Gnutella is one of those historic things that can potentially change completely the way copyrights are enforced. When it took off, it outdid Napster exponentially.

Nullsoft (Yes, the makers of WinAmp) published an Open-source beta release of Gnutella 0.1. I believe slashdot covered it, and the program and source was removed from the site within hours.

Why yank it so fast? Nullsoft is now fully owned by AOL, and extrememly recently before that, AOL merged with Time-Warner. TW owns a large record company, so it's not in their interests to release this type of program.

Luckily, there were so many people who already downloaded it, and the program wound up on FTP sites around the world.
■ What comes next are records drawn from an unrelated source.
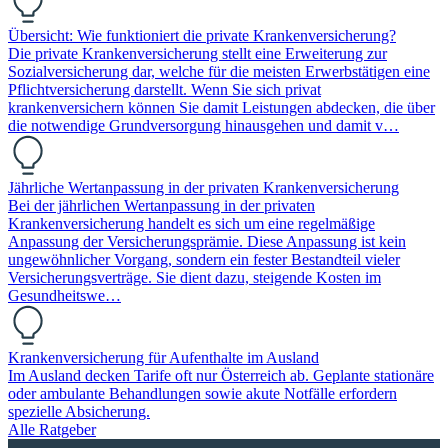
Übersicht: Wie funktioniert die private Krankenversicherung?
Die private Krankenversicherung stellt eine Erweiterung zur
Sozialversicherung dar, welche für die meisten Erwerbstätigen eine
Pflichtversicherung darstellt. Wenn Sie sich privat
krankenversichern können Sie damit Leistungen abdecken, die über
die notwendige Grundversorgung hinausgehen und damit v…
Jährliche Wertanpassung in der privaten Krankenversicherung
Bei der jährlichen Wertanpassung in der privaten
Krankenversicherung handelt es sich um eine regelmäßige
Anpassung der Versicherungsprämie. Diese Anpassung ist kein
ungewöhnlicher Vorgang, sondern ein fester Bestandteil vieler
Versicherungsverträge. Sie dient dazu, steigende Kosten im
Gesundheitswe…
Krankenversicherung für Aufenthalte im Ausland
Im Ausland decken Tarife oft nur Österreich ab. Geplante stationäre
oder ambulante Behandlungen sowie akute Notfälle erfordern
spezielle Absicherung.
Alle Ratgeber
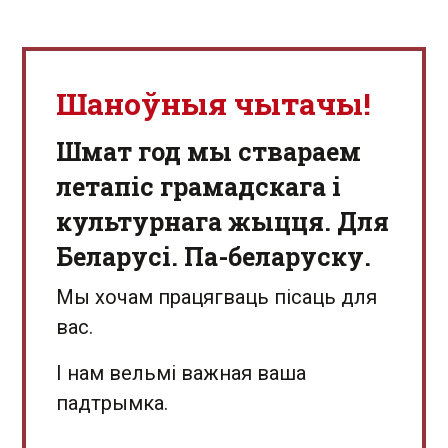
Шаноўныя чытачы!
Шмат год мы ствараем
летапіс грамадскага і
культурнага жыцця. Для
Беларусі. Па-беларуску.
Мы хочам працягваць пісаць для
вас.
І нам вельмі важная ваша
падтрымка.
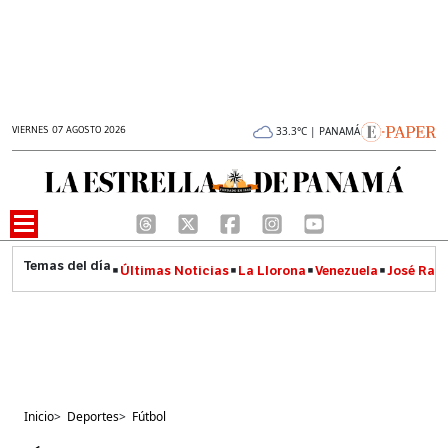
VIERNES 07 AGOSTO 2026
33.3°C | PANAMÁ
Últimas Noticias
La Llorona
Venezuela
José Raúl
Inicio
>
Deportes
>
Fútbol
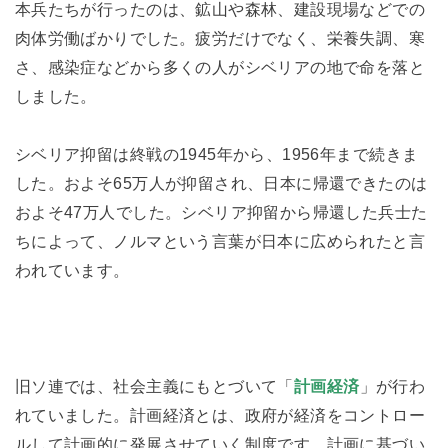
本兵たちが行ったのは、鉱山や森林、建設現場などでの
肉体労働ばかりでした。疲労だけでなく、栄養失調、寒
さ、感染症などから多くの人がシベリアの地で命を落と
しました。
シベリア抑留は終戦の1945年から、1956年まで続きま
した。およそ65万人が抑留され、日本に帰還できたのは
およそ47万人でした。シベリア抑留から帰還した兵士た
ちによって、ノルマという言葉が日本に広められたと言
われています。
旧ソ連では、社会主義にもとづいて「
計画経済
」が行わ
れていました。計画経済とは、政府が経済をコントロー
ルして計画的に発展させていく制度です。計画に基づい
It's now completely out of the hands of Nullsoft, and has improved vastly, and is on every platform. Clones such as LimeWire and Bearshare are very popular now.

Gnutella did better than Napster and Scour, and continues to this day due to a simple concept; decentralization. Some clever programmer at Nullsoft realized that Napster and Scour had a simple flaw; shut down the main server and the network stops. If you could make a decentralized network of nodes that managed to not only download peer to peer but search themselves p2p and connect to others. Every client that signed on was able to locate other clients on the network, and share files and search across the network without a central authority.

Once that sort of network went up, it never went down. Open source developers augmented the code, allowing for NAT and firewalls, improved search speed, the ability to autoconnect to clients and interact with other gnutella distributions that were making their presence known. Today, it has copied many ideas from its competitor Kazaa, and implemented a two-level peer system, where some nodes can become Ultranodes, and forward traffic. This helps alleviate Gnutella's biggest problem of the time, scalability.

There are many popular gnutella applications that implement the protocol and can share amongst themselves. Many make use of the same Open Source libraries:
Limewire
BearShare
Gnucleus
Acquisition for OS X
Shareaza
giFT
Phex
Furi

Doesn't a grassroots movement that grows exponentially give you a warm, tingly feeling?